Counting all the 5 from a specific range in Bash

Question

I want to count how many times the digit "5" appears from the range 1 to 4321. For example, the number 5 appears 1 or the number 555, 5 would appear 3 times etc.

Here is my code so far, however, the results are 0, and they are supposed to be 1262.

#!/bin/bash
typeset -i count5=0
for n in {1..4321}; do
        echo ${n}
done | \
     while read -n1 digit ; do
        if [ `echo "${digit}" | grep 5` ] ; then
                count5=count5+1
        fi
     done | echo "${count5}"

P.s. I am looking to fix my code so it can print the right output.
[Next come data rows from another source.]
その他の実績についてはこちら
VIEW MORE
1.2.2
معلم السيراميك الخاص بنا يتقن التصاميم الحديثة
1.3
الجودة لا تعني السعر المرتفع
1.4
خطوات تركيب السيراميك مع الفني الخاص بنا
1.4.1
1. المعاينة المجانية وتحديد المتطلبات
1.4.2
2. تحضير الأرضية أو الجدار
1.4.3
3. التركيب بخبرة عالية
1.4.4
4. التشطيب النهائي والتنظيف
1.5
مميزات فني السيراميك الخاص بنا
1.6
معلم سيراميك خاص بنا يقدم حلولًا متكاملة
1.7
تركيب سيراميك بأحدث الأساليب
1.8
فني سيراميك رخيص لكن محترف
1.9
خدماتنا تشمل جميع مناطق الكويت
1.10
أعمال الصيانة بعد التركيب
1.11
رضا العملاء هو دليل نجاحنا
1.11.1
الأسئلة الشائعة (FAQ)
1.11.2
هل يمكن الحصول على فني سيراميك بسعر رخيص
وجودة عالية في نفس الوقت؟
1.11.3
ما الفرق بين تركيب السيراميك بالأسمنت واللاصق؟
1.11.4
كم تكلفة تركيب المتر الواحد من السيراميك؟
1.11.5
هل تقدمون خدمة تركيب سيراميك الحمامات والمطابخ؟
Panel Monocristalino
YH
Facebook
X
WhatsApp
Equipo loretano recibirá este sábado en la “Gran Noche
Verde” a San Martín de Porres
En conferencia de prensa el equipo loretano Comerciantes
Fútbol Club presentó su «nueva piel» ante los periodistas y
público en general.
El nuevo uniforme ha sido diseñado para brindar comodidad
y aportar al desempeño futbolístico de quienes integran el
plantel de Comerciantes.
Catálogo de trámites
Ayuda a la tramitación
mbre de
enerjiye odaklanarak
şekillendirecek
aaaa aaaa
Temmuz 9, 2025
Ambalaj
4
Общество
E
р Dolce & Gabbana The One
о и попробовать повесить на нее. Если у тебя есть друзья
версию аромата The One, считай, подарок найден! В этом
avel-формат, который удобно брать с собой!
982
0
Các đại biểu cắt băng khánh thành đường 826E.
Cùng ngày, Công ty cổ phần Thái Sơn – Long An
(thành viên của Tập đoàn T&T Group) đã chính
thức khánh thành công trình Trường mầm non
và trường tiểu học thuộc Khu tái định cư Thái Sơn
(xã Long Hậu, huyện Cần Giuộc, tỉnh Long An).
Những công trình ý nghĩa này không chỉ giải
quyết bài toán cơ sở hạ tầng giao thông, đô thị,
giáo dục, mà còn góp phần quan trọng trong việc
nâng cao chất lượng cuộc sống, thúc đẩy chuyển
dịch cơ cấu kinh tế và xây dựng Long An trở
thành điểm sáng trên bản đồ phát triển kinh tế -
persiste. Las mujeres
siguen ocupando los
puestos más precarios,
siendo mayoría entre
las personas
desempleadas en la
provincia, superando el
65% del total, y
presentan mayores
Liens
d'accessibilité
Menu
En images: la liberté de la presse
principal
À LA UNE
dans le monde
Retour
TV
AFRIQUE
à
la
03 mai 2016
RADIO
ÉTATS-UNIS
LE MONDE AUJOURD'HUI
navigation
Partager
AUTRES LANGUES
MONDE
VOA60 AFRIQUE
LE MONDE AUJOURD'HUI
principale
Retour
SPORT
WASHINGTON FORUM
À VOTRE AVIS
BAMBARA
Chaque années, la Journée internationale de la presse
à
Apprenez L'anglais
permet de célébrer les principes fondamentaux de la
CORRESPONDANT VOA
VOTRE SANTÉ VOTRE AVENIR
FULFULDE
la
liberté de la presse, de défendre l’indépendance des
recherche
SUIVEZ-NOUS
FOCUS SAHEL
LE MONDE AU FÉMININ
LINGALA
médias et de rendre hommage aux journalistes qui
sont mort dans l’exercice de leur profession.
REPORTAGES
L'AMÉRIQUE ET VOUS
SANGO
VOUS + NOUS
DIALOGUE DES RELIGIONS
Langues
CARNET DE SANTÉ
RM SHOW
I do not want a completely different solution or a shortcut.

Answer 1

What about something like this

seq 4321 | tr -Cd 5 | wc -c
    1262

Creates the sequence, delete everything but 5's and count the chars

Answer 2

The main problem here is http://mywiki.wooledge.org/BashFAQ/024. With minimal changes, your code could be refactored to

#!/bin/bash
typeset -i count5=0
for n in {1..4321}; do
        echo $n    # braces around ${n} provide no benefit
done |             # no backslash required here; fix weird indentation
while read -n1 digit ; do
        # prefer modern command substitution syntax over backticks
        if [ $(echo "${digit}" | grep 5) ] ; then
                count5=count5+1
        fi
        echo "${count5}"   # variable will not persist outside subprocess
done | head -n 1           # so instead just print the last one after the loop

With some common antipatterns removed, this reduces to

#!/bin/bash
printf '%s\n' {1..4321} |
grep 5 |
wc -l

A more efficient and elegant way to do the same is simply

printf '%s\n' {1..4321} | grep -c 5

Answer 3

One primary issue:

• each time results are sent to a pipe said pipe starts a new subshell; in bash any variables set in the subshell are 'lost' when the subshell exits; net result is even if you're correctly incrementing count5 within a subshell you'll still end up with 0 (the starting value) when you exit from the subshell

Making minimal changes to OP's current code:

 while read -n1 digit ; do
    if [ `echo "${digit}" | grep 5` ]; then
            count5=count5+1
    fi
 done < <(for n in {1..4321}; do echo ${n}; done)

 echo "${count5}"

NOTE: there are a couple performance related issues with this method of coding but since OP has explicitly asked to a) 'fix' the current code and b) not provide any shortcuts ... we'll leave the performance fixes for another day ...

Answer 4

A simpler way to get the number for a certain n would be

nx=${n//[^5]/} # Remove all non-5 characters
count5=${#nx}  # Calculate the length of what is left

Answer 5

Or using awk:

awk 'BEGIN { for(i=1;i<=4321;i++) {$0=i; x=x+gsub("5",""); } print x} '

Answer 6

A simpler method in pure bash could be:

printf -v seq '%s' {1..4321} # print the sequence into the variable seq
fives=${seq//[!5]}           # delete all characters but 5s
count5=${#fives}             # length of the string is the count of 5s
echo $count5                 # print it

Or, using standard utilities tr and wc

printf '%s' {1..4321} | tr -dc 5 | wc -c